**Instructions for the task**: Pick out every line in the material below that contains the string "Baden", and copy each of those lines.

**Records to use**:
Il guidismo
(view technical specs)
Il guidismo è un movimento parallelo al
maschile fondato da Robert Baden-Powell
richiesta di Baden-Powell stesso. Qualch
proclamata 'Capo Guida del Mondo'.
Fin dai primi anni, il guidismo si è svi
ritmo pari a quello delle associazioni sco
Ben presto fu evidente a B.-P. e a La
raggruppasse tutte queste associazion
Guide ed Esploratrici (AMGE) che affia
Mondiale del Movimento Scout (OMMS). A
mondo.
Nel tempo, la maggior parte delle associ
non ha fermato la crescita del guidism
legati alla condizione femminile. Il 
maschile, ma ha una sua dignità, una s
---
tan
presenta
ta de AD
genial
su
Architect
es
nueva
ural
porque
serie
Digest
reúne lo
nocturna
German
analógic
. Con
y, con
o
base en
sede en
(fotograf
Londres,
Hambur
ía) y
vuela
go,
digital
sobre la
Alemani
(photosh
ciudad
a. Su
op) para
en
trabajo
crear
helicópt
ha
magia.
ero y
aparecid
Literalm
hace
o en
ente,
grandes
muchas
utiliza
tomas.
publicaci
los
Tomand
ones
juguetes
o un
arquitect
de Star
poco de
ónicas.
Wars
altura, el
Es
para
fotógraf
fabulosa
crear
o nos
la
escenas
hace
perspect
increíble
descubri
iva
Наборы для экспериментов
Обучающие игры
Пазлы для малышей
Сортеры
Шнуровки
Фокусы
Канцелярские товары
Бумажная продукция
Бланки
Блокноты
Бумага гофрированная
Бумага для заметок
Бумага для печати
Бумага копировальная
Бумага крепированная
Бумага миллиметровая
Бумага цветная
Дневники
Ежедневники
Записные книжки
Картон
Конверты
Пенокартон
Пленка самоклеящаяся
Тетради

**Answer box**:
maschile fondato da Robert Baden-Powell
richiesta di Baden-Powell stesso. Qualch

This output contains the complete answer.